(Saved entries)
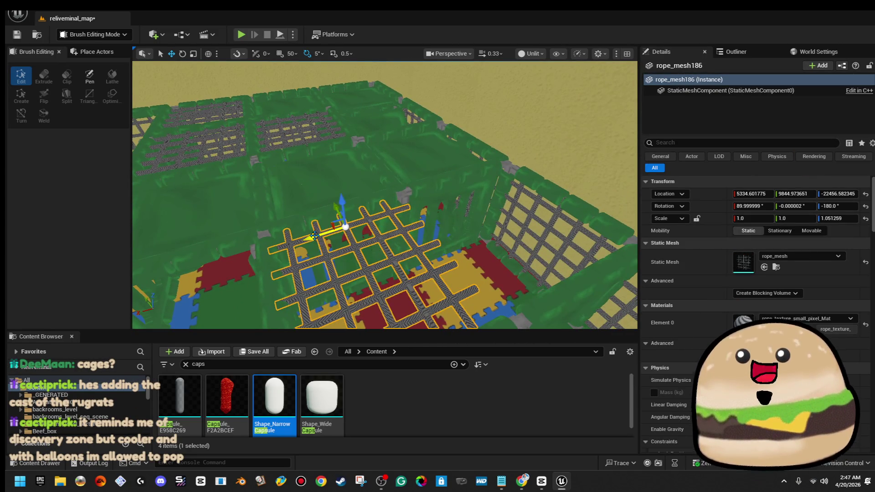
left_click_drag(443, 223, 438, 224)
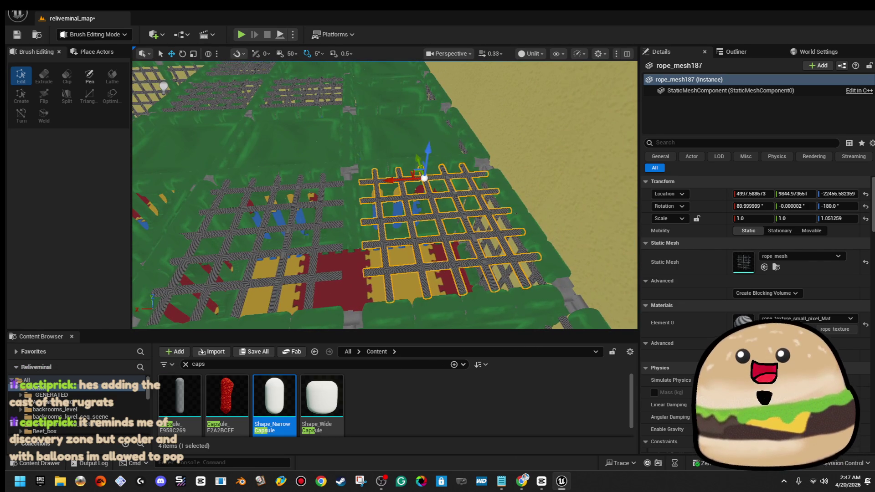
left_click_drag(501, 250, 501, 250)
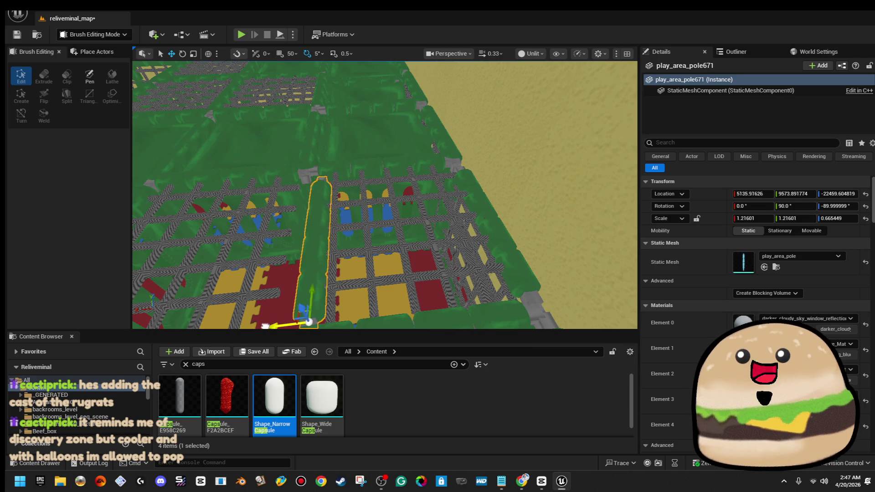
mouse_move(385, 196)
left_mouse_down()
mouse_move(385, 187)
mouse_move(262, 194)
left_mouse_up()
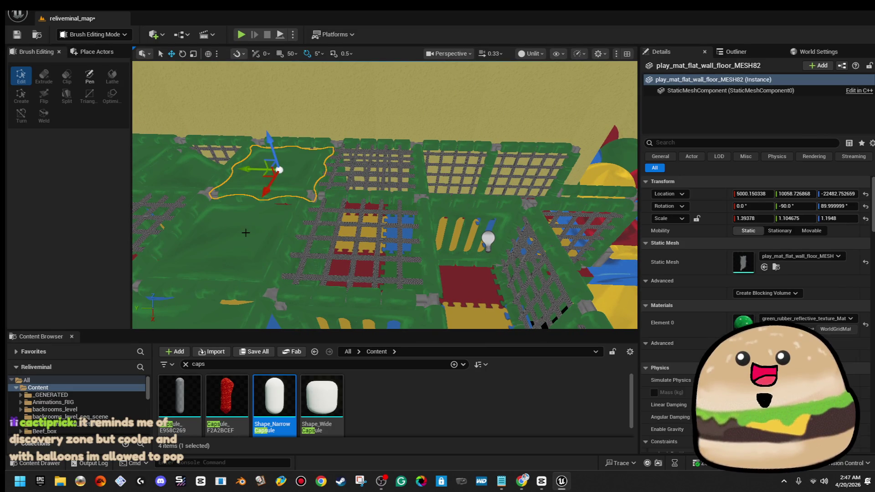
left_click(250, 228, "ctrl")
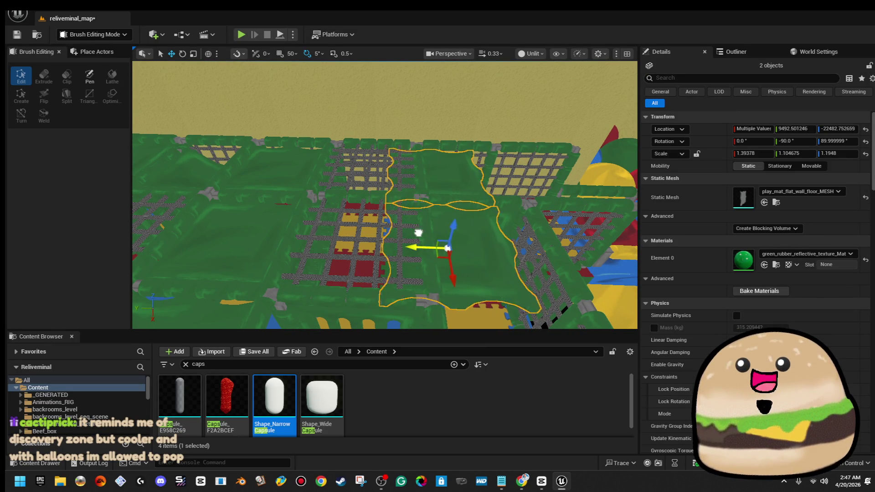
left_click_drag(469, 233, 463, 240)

→ **Required work**
Copy the lines above exactly. Do not include pictures.

→ **Completed exercise**
left_click_drag(443, 223, 438, 224)
left_click_drag(501, 250, 501, 250)
mouse_move(385, 196)
left_mouse_down()
mouse_move(385, 187)
mouse_move(262, 194)
left_mouse_up()
left_click(250, 228, "ctrl")
left_click_drag(469, 233, 463, 240)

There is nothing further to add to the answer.